[Mlir-commits] [mlir] [MLIR][SCF] Add an API to fuse consumer to a producer within scf loop (PR #88712)

Fri May 17 03:36:39 PDT 2024

================
@@ -1100,6 +1102,398 @@ mlir::scf::tileConsumerAndFuseProducersUsingSCF(
                                    replacements};
 }
 
+//===----------------------------------------------------------------------===//
+// tileAndFuseConsumerUsingSCF implementation.
+//===----------------------------------------------------------------------===//
+
+/// A utility function that checks whether the passed value has only one user.
+/// In case the defining operation is a tensor.insert_slice, it checks if the
+/// user is scf.yield.
+static LogicalResult checkAssumptionForFusingConsumer(Value result) {
+  Value::use_range uses = result.getUses();
+  if (!llvm::hasSingleElement(uses)) {
+    LLVM_DEBUG(llvm::dbgs() << "Too many uses of the candidate slice op\n");
+    return failure();
+  }
+  OpOperand &operandUse = (*uses.begin());
+  Operation *userOp = operandUse.getOwner();
+  if (!isa<scf::YieldOp>(userOp)) {
+    LLVM_DEBUG(llvm::dbgs()
+               << "Expected scf.yield to be the only user, but got -> "
+               << (*userOp));
+    return failure();
+  }
+  if (result.getDefiningOp()->getBlock() != userOp->getBlock()) {
+    LLVM_DEBUG(llvm::dbgs() << "Expected tensor.insert_slice and scf.yield to "

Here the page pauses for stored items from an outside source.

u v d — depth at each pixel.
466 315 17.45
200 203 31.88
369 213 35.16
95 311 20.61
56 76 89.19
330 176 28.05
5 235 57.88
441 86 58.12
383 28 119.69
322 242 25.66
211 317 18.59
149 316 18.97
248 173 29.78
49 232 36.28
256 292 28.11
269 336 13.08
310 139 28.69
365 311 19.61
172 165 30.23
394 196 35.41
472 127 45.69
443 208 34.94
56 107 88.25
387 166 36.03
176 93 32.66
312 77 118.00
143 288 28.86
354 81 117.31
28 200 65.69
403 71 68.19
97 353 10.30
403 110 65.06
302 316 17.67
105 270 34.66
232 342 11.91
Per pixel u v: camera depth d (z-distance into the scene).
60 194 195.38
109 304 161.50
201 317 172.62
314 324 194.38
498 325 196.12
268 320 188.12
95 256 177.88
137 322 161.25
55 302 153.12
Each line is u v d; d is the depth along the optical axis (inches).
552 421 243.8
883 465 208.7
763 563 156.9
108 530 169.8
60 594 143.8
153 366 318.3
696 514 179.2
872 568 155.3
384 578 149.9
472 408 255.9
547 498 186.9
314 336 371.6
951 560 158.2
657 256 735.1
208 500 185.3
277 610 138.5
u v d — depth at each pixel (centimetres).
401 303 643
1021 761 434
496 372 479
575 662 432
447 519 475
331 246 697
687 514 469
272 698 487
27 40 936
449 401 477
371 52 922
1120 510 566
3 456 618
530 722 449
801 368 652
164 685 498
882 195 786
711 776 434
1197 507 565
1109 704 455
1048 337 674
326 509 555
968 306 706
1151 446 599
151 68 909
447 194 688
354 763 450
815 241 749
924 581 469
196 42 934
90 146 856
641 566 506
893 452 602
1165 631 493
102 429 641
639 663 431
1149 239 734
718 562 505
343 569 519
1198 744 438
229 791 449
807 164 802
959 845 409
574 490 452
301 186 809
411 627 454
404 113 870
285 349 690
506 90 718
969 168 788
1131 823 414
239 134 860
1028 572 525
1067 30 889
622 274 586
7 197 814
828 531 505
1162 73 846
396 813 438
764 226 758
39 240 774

+                               "be in the same block\n");
+    return failure();
+  }
+  return success();
+}
+
+/// Fetch the first untiled consumer of a scf.for's result which is yielded by
+/// a tensor.insert_slice. This function makes the following assumptions :-
+/// 1.  tensor.insert_slice has scf.yield as its only user.
+/// 2.  scf.for's corresponding result has only one use.
+static OpOperand *
+getUntiledConsumerFromSlice(tensor::InsertSliceOp candidateSliceOp) {
+  Value sliceResult = candidateSliceOp.getResult();
+  if (failed(checkAssumptionForFusingConsumer(candidateSliceOp.getResult()))) {
+    return nullptr;
+  }
+  // Step 1. Fetch the corresponding output.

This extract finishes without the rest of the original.